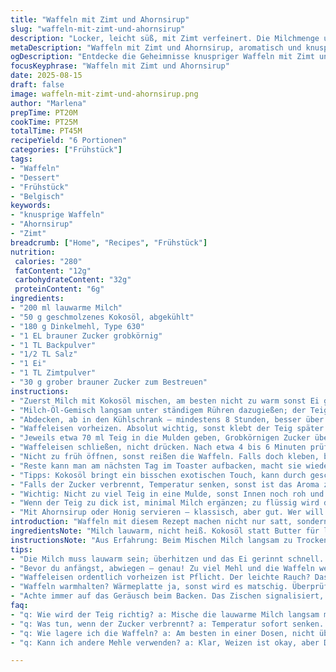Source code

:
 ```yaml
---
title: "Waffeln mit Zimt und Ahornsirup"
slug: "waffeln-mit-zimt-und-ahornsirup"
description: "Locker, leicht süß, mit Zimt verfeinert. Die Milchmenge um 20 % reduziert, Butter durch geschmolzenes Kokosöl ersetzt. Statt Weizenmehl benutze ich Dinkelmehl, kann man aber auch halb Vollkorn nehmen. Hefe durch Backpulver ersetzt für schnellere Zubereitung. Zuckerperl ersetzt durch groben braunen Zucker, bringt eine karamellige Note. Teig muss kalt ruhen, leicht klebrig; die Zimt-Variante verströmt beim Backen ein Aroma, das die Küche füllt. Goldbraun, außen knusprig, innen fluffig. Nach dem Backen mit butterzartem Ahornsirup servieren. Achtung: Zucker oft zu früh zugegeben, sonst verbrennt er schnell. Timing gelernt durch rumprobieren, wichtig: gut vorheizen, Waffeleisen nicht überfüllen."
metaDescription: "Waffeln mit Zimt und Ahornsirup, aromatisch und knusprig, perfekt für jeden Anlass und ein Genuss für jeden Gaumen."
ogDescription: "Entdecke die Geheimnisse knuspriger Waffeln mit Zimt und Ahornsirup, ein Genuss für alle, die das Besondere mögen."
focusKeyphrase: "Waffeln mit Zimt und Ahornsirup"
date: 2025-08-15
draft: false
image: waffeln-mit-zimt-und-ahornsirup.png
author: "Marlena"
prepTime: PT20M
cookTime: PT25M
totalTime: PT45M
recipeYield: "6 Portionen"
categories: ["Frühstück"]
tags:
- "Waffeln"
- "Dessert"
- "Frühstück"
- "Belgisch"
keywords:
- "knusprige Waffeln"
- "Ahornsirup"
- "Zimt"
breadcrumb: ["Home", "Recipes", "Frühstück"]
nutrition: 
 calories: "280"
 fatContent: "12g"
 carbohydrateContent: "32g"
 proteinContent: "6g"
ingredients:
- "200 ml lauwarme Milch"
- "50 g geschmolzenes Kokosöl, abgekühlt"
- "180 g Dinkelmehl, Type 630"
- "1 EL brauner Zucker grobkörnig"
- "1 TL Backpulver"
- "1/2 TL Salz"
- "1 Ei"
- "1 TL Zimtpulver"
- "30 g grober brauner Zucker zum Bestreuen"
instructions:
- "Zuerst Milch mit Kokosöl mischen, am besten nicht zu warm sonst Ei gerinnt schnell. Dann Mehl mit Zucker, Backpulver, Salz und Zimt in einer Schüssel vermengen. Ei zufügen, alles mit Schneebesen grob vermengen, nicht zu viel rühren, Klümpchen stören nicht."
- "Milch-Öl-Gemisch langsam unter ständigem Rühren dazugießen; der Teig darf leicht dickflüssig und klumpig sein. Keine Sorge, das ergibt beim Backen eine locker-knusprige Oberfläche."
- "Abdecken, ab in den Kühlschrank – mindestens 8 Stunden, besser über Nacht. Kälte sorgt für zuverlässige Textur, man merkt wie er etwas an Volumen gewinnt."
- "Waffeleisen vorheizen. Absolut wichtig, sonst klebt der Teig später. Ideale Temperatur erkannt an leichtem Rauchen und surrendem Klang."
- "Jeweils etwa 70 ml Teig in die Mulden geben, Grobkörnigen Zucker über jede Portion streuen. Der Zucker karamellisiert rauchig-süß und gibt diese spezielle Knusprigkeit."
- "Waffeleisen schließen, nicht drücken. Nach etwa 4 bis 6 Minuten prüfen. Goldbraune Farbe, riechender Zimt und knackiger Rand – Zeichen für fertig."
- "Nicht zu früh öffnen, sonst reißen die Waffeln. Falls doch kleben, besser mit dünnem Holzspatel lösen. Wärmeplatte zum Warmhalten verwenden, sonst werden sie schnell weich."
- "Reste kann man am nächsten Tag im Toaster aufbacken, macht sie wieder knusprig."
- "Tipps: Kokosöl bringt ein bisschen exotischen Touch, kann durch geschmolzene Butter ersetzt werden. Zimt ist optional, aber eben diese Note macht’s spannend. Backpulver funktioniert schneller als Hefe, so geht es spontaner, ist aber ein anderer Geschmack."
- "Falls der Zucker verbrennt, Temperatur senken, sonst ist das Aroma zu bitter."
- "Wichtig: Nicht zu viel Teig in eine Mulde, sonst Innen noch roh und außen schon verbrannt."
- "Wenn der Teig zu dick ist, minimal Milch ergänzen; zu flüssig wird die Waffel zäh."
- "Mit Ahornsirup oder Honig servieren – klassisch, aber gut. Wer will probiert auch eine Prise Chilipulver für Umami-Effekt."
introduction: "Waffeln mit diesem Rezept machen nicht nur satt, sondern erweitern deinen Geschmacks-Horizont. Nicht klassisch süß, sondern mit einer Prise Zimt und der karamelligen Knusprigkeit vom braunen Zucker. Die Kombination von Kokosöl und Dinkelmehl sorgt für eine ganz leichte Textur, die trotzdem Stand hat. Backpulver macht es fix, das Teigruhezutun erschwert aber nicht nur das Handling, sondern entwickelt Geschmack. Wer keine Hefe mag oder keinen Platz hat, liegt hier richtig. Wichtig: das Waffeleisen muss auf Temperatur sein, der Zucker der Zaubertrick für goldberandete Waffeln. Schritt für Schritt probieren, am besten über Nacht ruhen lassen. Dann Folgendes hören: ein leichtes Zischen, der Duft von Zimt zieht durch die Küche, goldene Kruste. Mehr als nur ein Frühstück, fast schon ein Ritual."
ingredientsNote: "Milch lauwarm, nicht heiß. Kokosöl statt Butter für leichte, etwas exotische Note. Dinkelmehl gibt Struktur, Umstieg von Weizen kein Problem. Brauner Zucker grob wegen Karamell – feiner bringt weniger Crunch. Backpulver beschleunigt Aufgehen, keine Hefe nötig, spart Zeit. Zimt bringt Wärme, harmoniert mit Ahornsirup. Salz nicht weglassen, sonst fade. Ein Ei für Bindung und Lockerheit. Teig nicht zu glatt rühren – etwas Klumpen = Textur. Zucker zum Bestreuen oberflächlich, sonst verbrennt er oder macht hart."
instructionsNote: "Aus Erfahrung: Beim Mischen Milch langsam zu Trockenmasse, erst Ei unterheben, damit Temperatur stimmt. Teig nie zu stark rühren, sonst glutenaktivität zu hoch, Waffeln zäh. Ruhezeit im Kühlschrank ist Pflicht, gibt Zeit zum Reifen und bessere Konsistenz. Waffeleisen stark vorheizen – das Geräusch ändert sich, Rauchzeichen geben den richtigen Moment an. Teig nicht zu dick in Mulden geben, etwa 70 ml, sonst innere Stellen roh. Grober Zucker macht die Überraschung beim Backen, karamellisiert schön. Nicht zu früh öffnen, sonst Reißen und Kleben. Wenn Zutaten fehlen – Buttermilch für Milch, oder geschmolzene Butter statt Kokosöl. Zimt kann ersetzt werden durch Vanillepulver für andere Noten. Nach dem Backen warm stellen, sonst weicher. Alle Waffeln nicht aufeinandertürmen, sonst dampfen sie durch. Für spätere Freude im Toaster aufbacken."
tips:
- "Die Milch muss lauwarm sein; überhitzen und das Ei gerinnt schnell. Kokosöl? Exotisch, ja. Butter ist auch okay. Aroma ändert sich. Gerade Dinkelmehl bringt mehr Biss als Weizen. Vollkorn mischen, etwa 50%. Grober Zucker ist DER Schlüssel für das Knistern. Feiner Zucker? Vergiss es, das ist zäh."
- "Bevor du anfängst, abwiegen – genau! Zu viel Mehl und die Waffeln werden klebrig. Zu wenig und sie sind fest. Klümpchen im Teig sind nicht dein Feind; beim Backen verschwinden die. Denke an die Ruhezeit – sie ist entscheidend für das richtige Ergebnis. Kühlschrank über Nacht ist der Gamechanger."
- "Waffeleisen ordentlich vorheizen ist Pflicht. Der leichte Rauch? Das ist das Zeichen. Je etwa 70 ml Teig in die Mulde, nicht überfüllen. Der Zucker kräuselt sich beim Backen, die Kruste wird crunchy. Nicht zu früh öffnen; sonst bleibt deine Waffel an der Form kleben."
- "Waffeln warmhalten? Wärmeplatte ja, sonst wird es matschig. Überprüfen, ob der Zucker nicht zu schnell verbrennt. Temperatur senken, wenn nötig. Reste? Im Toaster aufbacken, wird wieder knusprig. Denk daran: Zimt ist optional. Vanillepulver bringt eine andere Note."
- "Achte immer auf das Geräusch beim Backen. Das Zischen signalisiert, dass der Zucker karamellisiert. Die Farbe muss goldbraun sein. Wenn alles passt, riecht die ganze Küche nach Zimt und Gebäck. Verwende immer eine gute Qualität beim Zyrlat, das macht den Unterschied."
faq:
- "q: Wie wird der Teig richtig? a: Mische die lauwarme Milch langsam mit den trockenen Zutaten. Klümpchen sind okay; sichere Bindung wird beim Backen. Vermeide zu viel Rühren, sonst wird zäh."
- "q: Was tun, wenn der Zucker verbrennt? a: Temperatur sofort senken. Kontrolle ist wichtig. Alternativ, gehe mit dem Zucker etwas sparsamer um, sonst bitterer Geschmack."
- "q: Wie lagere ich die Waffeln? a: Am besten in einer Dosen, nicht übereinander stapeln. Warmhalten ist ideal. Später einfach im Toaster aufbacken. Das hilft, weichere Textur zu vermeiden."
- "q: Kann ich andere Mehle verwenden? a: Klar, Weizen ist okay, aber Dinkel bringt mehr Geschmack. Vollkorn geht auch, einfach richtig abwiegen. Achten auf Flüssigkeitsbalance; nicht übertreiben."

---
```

----------

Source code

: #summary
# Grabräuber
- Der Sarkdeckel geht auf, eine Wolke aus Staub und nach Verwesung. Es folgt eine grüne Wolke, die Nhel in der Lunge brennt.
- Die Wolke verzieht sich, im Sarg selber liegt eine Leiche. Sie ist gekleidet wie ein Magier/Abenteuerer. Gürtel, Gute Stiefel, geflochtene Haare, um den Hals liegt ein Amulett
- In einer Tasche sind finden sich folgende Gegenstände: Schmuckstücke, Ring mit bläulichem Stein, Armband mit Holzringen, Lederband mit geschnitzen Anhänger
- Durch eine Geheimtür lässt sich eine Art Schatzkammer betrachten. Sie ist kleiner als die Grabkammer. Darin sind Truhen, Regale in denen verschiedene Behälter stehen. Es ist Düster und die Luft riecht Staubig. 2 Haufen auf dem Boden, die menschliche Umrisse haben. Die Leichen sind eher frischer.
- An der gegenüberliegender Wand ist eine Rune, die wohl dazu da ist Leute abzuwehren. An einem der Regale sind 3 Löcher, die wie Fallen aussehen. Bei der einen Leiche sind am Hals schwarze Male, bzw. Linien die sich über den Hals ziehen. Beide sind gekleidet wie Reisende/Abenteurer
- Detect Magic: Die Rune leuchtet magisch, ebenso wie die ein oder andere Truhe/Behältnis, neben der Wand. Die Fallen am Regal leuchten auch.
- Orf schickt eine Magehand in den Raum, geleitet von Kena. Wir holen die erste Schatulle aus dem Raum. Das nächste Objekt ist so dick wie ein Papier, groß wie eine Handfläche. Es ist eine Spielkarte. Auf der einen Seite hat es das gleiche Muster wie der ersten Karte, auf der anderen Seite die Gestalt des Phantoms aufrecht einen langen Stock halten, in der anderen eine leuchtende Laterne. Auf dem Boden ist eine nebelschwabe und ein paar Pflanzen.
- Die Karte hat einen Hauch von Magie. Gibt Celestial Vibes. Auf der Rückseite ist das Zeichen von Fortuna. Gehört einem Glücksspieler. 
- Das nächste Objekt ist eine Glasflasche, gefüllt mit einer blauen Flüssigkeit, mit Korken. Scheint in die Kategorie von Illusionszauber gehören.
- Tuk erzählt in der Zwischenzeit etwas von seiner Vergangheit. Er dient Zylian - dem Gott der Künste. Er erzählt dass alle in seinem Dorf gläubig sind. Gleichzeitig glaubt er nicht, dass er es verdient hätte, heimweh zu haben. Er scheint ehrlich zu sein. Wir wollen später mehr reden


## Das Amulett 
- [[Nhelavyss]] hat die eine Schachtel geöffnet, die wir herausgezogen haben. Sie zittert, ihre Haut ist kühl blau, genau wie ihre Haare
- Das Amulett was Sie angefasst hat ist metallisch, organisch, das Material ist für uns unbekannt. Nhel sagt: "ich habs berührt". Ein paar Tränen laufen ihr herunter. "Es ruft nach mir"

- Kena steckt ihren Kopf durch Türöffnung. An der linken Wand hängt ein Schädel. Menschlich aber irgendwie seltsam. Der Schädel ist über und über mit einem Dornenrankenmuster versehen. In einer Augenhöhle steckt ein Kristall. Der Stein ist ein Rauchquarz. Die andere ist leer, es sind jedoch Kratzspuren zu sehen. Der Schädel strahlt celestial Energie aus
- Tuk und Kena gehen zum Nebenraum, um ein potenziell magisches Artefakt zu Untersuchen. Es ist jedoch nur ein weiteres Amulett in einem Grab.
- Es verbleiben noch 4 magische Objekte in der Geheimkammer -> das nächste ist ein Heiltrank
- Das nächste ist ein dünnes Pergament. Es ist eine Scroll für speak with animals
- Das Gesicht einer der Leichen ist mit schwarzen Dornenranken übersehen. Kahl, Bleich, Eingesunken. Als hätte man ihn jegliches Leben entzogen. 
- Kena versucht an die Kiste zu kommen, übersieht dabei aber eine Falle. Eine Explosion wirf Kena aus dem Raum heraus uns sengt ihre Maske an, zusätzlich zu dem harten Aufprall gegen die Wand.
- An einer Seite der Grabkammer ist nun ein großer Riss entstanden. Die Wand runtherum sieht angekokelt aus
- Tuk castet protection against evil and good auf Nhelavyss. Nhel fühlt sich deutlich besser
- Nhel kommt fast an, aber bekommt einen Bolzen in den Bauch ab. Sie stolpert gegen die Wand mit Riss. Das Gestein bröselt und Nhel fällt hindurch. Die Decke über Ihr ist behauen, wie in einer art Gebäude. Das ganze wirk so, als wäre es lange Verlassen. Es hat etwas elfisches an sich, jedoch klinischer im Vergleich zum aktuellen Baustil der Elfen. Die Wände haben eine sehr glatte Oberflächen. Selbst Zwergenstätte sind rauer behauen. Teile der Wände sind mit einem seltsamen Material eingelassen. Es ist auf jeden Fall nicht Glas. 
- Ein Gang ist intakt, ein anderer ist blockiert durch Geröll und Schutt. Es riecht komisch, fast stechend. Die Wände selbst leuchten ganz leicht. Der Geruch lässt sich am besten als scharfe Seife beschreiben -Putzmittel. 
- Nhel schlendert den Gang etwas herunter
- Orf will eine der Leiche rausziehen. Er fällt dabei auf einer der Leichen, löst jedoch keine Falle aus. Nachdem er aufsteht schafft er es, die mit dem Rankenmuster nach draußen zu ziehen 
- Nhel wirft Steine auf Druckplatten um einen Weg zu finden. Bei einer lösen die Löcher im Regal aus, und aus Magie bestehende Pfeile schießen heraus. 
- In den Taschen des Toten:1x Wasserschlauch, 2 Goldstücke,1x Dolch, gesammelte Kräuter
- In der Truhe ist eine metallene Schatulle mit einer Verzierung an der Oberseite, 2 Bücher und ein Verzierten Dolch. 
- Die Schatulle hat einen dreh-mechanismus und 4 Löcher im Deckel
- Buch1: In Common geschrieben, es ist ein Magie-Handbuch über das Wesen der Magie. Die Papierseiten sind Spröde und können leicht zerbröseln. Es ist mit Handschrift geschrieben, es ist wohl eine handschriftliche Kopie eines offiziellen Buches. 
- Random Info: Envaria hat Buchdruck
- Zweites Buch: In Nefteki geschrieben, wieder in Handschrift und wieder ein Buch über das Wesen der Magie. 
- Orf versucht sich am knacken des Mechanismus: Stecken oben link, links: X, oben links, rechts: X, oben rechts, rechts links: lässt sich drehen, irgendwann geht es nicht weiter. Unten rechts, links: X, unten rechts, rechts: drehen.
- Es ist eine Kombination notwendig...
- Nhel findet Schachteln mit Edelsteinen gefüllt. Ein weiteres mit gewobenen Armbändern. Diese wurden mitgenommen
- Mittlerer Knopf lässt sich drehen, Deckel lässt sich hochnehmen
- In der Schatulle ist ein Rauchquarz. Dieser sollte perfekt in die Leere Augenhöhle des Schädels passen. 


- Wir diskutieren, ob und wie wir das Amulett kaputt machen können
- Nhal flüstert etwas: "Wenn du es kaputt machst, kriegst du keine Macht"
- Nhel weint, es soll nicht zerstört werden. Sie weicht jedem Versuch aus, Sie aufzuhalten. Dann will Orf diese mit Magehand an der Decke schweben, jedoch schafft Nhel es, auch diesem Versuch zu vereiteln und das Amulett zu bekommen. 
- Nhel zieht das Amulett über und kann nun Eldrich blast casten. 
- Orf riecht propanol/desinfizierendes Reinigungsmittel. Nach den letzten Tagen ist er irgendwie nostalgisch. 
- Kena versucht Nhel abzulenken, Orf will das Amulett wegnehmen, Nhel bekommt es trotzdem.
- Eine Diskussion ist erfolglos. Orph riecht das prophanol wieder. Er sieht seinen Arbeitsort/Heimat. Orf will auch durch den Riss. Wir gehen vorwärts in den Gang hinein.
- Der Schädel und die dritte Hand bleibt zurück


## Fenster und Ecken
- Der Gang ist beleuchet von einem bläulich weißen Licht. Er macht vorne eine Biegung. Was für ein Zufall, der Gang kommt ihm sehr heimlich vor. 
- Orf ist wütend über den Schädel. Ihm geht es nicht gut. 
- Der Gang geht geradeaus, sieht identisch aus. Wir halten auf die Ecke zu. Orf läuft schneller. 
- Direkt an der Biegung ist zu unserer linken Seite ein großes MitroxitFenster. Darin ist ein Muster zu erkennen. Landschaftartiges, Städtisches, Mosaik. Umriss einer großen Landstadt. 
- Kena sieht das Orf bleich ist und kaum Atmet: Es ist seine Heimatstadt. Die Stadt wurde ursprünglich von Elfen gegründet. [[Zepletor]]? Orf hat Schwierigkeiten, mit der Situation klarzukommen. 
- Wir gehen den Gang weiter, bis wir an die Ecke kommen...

----------

■ Prompt: Scan the data above and copy every line with "finden" in it.

■ Solution for this problem:
- In einer Tasche sind finden sich folgende Gegenstände: Schmuckstücke, Ring mit bläulichem Stein, Armband mit Holzringen, Lederband mit geschnitzen Anhänger
- Nhel wirft Steine auf Druckplatten um einen Weg zu finden. Bei einer lösen die Löcher im Regal aus, und aus Magie bestehende Pfeile schießen heraus. 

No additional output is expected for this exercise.